Para o líder indígena esse propósito do governo “é expresso em gestos, palavras e decisões administrativas. Ele desmantelou a Funai, acabou com o sistema de saúde indígena, acabou com o Instituto Chico Mendes, que fazia a fiscalização das unidades de conservação em terras indígenas e não perde oportunidade de falar em todos os meios de comunicação que não vai demarcar nem um centímetro de terra para os índios, que os índios são vagabundos que vivem nesses territórios atrapalhando o progresso e o desenvolvimento do Brasil”.
Autor de “Ideias para Adiar o Fim do Mundo” (Companhia das Letras, 2019), Krenak avalia se algo pode mudar a partir dessa pandemia:
“Quem sabe um trauma coletivo, com milhares de pessoas morrendo, seja realmente significativo para que as pessoas saiam do egoísmo e pensem socialmente, com implicações para além de sua própria vontade pessoal. Os povos originários estão há muito tempo apontando o caminho da sociedade que eles gostariam que continuasse existindo.
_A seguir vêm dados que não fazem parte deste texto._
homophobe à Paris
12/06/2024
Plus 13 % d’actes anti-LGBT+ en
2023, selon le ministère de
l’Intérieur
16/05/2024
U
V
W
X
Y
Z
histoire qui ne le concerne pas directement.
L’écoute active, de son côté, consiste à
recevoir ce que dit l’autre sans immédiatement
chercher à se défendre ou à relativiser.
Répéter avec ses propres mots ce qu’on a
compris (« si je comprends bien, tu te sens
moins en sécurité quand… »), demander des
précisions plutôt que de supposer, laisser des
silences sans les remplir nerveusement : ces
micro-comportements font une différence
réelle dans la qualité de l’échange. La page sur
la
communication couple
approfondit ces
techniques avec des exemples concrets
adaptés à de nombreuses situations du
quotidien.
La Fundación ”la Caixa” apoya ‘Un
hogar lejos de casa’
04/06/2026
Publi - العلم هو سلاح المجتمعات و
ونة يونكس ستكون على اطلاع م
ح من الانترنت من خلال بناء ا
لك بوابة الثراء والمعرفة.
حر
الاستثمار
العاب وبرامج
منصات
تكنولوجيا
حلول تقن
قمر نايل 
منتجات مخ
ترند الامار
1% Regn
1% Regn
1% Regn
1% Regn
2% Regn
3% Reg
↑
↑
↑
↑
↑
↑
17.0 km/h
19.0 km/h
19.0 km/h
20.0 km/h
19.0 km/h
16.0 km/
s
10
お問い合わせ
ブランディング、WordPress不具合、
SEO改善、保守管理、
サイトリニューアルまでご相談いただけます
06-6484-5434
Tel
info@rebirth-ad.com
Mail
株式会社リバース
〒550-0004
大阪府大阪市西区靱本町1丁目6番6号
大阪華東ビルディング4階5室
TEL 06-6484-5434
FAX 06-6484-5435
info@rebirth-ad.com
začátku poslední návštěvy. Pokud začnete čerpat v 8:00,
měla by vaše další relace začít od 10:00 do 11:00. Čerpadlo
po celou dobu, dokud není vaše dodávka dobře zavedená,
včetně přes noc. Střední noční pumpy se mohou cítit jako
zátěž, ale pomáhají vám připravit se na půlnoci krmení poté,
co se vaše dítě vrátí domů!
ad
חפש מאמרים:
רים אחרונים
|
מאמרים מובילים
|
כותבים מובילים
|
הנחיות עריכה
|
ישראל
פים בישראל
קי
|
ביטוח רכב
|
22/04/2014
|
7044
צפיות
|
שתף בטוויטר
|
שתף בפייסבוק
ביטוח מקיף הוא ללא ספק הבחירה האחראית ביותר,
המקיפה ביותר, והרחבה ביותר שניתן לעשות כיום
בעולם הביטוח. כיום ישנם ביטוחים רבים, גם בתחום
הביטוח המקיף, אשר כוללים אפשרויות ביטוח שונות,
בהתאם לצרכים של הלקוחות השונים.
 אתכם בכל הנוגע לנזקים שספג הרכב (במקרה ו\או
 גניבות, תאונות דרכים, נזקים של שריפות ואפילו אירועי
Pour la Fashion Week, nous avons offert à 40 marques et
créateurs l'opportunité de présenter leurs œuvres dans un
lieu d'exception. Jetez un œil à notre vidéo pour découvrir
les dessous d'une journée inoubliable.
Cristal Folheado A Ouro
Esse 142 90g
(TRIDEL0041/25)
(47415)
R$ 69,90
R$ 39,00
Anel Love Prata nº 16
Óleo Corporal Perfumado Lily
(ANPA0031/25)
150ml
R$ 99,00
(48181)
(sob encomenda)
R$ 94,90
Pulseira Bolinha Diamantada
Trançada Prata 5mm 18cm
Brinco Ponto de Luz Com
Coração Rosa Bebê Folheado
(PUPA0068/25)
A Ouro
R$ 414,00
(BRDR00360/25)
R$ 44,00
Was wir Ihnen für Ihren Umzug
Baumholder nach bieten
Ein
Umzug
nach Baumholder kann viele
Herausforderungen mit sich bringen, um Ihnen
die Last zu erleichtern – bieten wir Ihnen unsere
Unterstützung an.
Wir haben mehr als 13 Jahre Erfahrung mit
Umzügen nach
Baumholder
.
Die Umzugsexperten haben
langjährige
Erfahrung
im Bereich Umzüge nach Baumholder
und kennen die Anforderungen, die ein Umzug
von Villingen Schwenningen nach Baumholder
Sociedades onde não tenha propriedade, em que temos de proteger o rio, a floresta e a montanha, e não uma sociedade em que tem de correr para ver quem fica dono da montanha, quem é dono da mineradora, quem é o dono dos bancos. Vivemos hoje em uma civilização onde num extremo estão os banqueiros, que controlam o sistema financeiro global, e no outro estão os miseráveis, morrendo em fila da Caixa Econômica para pegar seiscentos paus. É claro que eu não quero esse tipo de civilização. Ou esse tipo de humanidade”.

Fala de ambientalismos, Greta e das mudanças necessárias na sua visão: “A crítica a essa coisa do capitalismo não pode ficar na superfície. Ela tem de ter consequências. Não adianta você querer modernizar o capitalismo, humanizar o capitalismo. O capitalismo é uma doença. E fim de papo. Você quer ficar dentro dela, então se vire com a doença.”